Chips of paint fall to the floor, leaving a ragged scar. I try to stick the paint chips back onto the wall, but they fall off again.
Nice, Stevie. Tina gives us a place to stay, and you go and wreck her stuff.

When Mom finally strolls through the door twenty minutes later, I rush to meet her. "Where were you?"

"I went to get some cigs." She takes one look at my face. "Jesus, baby, what's eating you?"

"I've been waiting half an hour. It doesn't take that long to get cigarettes." Of course I know she's been gone longer than that, but I'm not about to bring up the time I spent getting to and from Aunt Mindy's.

She looks at me like I've gone insane. "It's a nice day. I went for a walk. Is there a problem?"

"He called you, didn't he?"

"Who called me ?" She glances at the phone, then her gaze travels to the dent in the wall. "What happened here ?"

"Drake. You can't lie to me. I saw his name on the caller ID."

She gets close to the dent and runs her finger across it. Then she picks up the busted caller ID and shoves it in my face. "I hope you've got the money to pay for this, 'cause I sure as hell don't."

"Why won't you answer me ?"

She holds up her hands. "Okay, okay. You want to know what happened? Drake heard I was in town, so he called me. He asked if I wanted to meet for a beer. I said no, I was done with him and his crap."

I search her face, trying to figure out if she's telling the truth.

"Then I went to the store to buy myself a pack of cigarettes. End of story. You satisfied?"

My legs feel so weak, I have to lean against the wall. "Sorry. It's just—"

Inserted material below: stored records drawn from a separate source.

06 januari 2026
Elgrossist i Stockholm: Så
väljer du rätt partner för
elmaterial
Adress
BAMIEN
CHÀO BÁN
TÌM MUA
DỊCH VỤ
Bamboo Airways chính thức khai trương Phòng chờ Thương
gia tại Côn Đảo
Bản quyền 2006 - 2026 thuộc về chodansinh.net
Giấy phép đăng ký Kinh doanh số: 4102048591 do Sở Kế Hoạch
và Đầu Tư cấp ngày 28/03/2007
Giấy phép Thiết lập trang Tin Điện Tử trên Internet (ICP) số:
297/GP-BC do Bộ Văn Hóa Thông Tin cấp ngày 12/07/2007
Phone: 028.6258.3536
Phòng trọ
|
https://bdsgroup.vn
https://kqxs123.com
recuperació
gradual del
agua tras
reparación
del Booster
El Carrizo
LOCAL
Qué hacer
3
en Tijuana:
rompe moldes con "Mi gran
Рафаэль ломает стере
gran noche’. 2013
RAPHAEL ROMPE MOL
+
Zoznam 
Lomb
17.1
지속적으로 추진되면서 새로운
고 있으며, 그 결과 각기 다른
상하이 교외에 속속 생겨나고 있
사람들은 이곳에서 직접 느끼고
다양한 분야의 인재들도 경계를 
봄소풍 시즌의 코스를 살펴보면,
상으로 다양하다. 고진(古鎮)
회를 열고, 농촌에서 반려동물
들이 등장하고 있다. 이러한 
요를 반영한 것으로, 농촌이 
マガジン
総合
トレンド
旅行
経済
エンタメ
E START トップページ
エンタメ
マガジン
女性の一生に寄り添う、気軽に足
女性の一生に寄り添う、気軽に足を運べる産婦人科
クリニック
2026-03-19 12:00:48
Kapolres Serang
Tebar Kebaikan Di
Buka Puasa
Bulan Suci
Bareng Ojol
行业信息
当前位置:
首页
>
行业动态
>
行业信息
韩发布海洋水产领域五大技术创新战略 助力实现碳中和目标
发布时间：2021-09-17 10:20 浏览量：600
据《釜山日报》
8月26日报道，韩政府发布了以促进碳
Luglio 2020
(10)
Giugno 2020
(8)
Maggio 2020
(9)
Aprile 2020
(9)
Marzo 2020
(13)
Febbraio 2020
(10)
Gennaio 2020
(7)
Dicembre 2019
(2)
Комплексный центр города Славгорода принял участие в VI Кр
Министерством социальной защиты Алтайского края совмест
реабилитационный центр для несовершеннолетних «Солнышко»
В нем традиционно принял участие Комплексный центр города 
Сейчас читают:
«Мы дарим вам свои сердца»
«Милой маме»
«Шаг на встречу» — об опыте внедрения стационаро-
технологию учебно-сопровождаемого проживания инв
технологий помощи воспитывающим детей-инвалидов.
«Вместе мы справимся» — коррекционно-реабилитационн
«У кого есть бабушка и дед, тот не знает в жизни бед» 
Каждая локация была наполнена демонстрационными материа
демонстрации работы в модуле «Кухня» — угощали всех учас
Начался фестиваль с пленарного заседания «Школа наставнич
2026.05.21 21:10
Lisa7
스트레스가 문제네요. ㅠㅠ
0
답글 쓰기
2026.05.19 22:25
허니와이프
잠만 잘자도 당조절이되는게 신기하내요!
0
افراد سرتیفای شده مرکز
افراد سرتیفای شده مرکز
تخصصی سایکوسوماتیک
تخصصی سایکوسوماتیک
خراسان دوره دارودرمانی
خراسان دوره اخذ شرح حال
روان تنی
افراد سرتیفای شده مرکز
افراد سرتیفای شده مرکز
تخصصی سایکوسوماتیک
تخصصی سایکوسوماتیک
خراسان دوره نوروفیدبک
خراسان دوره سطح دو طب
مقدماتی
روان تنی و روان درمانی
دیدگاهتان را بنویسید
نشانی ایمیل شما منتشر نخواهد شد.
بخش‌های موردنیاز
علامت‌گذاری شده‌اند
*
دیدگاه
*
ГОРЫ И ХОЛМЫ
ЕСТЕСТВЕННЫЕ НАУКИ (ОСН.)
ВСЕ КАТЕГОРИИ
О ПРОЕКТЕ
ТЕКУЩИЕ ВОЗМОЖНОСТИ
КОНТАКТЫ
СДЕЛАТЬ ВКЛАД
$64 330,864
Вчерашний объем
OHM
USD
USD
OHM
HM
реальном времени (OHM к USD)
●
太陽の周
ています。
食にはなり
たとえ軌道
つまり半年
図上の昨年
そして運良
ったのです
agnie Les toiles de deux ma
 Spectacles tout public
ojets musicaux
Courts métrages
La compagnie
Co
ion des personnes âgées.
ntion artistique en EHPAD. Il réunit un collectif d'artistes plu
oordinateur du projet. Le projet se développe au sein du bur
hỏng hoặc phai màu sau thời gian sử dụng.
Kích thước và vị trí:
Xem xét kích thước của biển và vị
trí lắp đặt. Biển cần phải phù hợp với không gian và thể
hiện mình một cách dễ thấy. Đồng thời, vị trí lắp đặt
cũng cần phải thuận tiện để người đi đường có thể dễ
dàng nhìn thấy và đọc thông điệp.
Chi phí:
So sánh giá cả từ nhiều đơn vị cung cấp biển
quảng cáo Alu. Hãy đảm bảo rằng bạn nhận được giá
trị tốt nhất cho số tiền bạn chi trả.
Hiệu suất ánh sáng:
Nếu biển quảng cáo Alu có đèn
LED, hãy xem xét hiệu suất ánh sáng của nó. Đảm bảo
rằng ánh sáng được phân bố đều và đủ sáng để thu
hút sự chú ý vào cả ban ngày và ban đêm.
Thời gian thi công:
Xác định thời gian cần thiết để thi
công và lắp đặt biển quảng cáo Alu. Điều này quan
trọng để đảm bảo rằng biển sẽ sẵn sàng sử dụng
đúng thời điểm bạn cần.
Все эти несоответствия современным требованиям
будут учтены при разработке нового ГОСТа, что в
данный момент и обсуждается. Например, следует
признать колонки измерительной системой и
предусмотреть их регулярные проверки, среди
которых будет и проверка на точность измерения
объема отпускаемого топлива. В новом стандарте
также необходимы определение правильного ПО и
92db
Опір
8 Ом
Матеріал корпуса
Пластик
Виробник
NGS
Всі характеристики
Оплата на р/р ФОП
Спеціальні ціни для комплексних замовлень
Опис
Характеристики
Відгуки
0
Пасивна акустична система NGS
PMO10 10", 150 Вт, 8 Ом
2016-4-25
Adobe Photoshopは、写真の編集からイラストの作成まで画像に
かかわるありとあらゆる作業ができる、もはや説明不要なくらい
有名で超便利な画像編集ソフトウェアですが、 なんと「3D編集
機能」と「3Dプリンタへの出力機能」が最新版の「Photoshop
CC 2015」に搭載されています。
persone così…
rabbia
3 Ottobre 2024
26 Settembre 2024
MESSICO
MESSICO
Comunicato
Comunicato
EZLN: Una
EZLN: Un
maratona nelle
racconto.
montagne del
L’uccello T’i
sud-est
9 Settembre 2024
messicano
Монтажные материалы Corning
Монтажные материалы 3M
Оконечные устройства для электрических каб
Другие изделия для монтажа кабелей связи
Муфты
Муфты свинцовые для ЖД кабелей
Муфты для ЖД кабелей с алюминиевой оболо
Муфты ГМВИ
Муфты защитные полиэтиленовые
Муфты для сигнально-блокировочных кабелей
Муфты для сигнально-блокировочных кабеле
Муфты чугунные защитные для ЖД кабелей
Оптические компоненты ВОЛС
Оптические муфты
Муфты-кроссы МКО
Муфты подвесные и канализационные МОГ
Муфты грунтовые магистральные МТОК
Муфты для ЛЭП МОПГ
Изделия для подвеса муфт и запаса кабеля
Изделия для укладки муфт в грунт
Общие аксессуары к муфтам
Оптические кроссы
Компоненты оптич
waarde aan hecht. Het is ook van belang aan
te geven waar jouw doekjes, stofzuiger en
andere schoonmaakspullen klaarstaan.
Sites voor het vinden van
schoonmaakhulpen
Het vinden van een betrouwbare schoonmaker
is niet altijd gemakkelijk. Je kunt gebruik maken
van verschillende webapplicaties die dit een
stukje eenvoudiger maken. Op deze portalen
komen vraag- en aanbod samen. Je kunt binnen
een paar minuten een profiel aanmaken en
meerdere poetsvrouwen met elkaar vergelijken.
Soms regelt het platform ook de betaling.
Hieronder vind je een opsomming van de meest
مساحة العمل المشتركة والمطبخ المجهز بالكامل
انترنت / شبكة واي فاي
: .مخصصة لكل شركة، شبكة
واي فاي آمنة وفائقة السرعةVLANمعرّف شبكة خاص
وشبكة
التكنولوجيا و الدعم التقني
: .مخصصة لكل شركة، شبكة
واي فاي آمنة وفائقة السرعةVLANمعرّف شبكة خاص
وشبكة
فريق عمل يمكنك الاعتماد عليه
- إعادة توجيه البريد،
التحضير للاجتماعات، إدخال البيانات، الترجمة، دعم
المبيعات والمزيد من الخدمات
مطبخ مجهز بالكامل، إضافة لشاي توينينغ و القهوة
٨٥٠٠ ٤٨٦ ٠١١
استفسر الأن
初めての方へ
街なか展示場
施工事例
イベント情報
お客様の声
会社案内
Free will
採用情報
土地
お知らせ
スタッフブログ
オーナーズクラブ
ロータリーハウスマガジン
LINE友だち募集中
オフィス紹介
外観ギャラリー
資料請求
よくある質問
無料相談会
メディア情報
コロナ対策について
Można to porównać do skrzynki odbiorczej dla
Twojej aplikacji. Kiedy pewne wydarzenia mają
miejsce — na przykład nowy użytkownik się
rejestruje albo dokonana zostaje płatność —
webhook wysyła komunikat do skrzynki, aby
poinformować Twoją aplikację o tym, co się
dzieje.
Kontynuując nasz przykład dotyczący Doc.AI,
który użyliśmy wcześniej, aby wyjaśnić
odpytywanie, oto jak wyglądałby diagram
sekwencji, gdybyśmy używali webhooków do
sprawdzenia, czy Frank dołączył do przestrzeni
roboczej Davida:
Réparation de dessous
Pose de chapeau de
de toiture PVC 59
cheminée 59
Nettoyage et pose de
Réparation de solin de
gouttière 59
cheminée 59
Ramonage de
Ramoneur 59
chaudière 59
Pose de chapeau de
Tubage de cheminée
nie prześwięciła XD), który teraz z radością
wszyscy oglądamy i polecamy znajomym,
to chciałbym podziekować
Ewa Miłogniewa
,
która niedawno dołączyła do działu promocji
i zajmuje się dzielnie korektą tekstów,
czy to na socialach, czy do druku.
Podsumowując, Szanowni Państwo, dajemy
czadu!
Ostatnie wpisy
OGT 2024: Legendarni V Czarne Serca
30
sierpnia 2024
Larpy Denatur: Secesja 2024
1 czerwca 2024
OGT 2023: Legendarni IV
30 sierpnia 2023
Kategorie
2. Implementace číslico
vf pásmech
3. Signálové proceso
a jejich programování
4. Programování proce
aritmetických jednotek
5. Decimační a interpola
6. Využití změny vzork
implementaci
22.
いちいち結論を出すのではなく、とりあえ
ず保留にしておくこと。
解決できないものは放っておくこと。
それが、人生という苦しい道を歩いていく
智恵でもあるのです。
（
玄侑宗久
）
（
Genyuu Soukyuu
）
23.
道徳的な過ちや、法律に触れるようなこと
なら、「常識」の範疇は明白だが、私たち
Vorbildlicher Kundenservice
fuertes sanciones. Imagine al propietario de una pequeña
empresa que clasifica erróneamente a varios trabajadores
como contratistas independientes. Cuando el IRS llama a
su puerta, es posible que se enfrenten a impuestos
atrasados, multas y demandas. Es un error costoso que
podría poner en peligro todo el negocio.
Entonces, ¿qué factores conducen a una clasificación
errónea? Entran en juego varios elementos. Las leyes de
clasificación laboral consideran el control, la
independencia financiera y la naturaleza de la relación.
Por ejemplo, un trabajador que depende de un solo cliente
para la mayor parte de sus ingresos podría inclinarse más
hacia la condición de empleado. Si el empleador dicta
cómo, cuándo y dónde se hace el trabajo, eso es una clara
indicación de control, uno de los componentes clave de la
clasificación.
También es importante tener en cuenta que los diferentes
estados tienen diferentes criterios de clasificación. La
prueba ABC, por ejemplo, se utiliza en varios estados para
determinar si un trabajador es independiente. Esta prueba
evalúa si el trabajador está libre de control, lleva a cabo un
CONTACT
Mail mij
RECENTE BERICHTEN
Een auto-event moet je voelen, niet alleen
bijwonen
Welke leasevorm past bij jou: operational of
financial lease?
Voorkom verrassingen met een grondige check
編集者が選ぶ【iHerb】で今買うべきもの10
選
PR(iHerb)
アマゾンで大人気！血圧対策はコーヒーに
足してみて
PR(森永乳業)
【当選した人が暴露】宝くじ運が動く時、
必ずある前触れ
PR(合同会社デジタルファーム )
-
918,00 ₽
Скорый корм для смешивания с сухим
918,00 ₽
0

"I know, honey pie. Believe me, I know. But you got to trust me this time. Give me a chance to show you I've changed."

I can't stop the tears that are welling in my eyes. I'm the one who can't be trusted, running off to Aunt Mindy's like that.

"Of course I trust you," I say.

She puts her arms around me, and the world feels whole again.

Then she laughs and gives me a little shake. "Get yourself a life, would you?"

She smiles at me to let me know she's joking.

I smile back.

CHAPTER 18

Mom's right: I can't keep hanging around, watching over her every second. Besides, my world feels like it's shrinking; the water-stained walls of Tina's house are all I ever see. And even though it's great to be with Mom, I keep going back in my mind to the day Alan kissed me in the aviary. Okay, the day we kissed each other. The more I think about it, the more I know I can't leave things weird and unfinished between us. The more I think about it, the more I know I want to kiss him again.

The next afternoon, once Mom goes to bed, I squeeze myself into a pair of jeans, throw on a shirt and a fringed vest, and bus over to On the Wing. I take a deep breath, then let myself in the cage-room door.

The rustle of wings greets me. I wander from cage to cage, peeking to see who's inside. I look around for the crow with the broken wing but don't see it anywhere. It must have graduated to the aviary by now.

Thinking Alan might be in the other part of the house, I tiptoe through the kitchen, into the living room. I can smell Valerie's perfume, and Alan's jacket hangs on the back of a chair, but no one seems to be around.

Then I hear running water in the bathroom, and over that the sound of someone singing the
Sesame Street
theme song. The voice is high and squeaky, but there's no doubt in my mind it's Alan's. I just about lose it. Alan Parker, Mr. I'm-Too-Cool-to-Crack-a-Smile, is singing in the shower.

I creep right up to the bathroom door and listen. Once he finishes the
Sesame Street
song, he moves on to opera. "Fee-ga-ro. Feegaro feegaro feegaro feegaro FEE-ga-ro," he belts in a booming voice.